***** GIVEN DATA
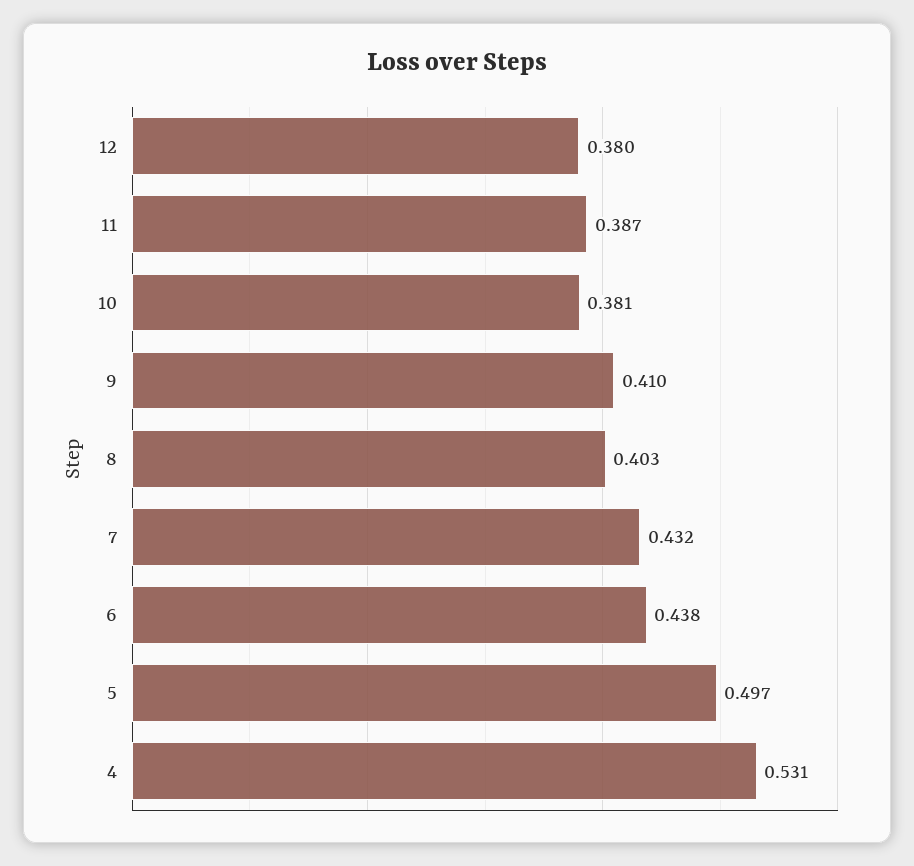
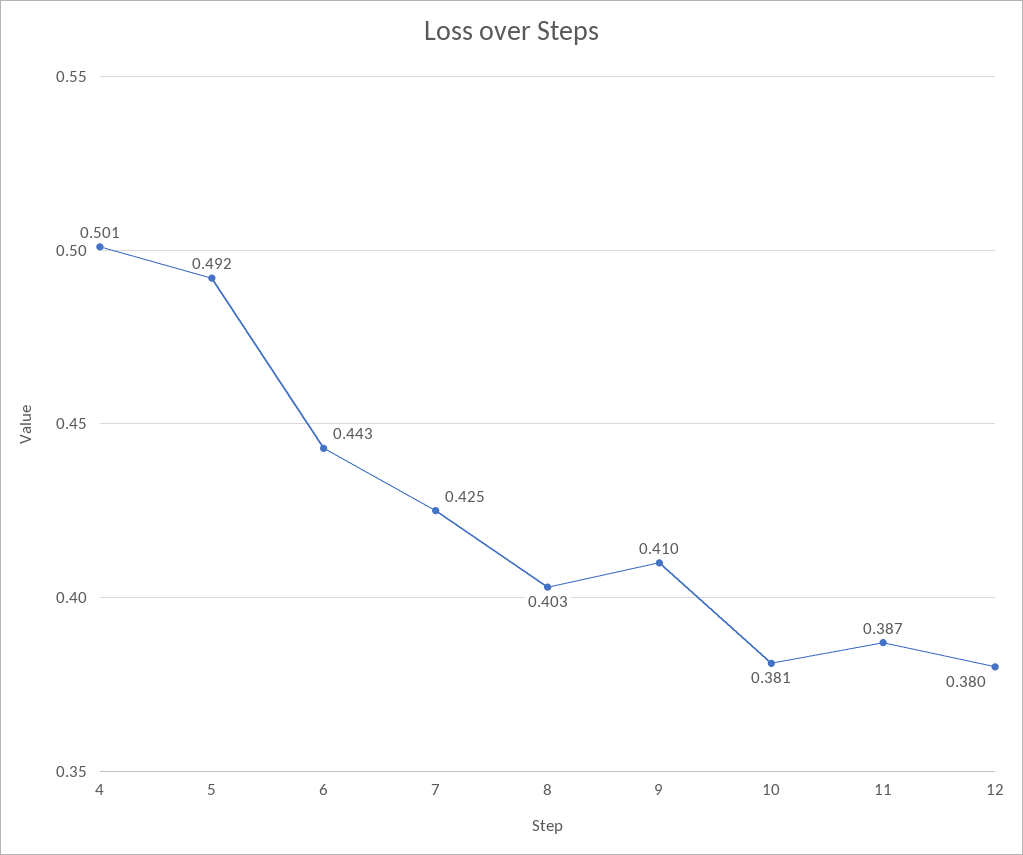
  {
    "12": 0.38,
    "11": 0.387,
    "10": 0.381,
    "9": 0.41,
    "8": 0.403,
-   "7": 0.432,
+   "7": 0.425,
-   "6": 0.438,
+   "6": 0.443,
-   "5": 0.497,
+   "5": 0.492,
-   "4": 0.531
+   "4": 0.501
  }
**********
WORK REQUEST: Your reply is the full set of entries reproduced exactly, with images omitted.

ANSWER SPACE:
  {
    "12": 0.38,
    "11": 0.387,
    "10": 0.381,
    "9": 0.41,
    "8": 0.403,
-   "7": 0.432,
+   "7": 0.425,
-   "6": 0.438,
+   "6": 0.443,
-   "5": 0.497,
+   "5": 0.492,
-   "4": 0.531
+   "4": 0.501
  }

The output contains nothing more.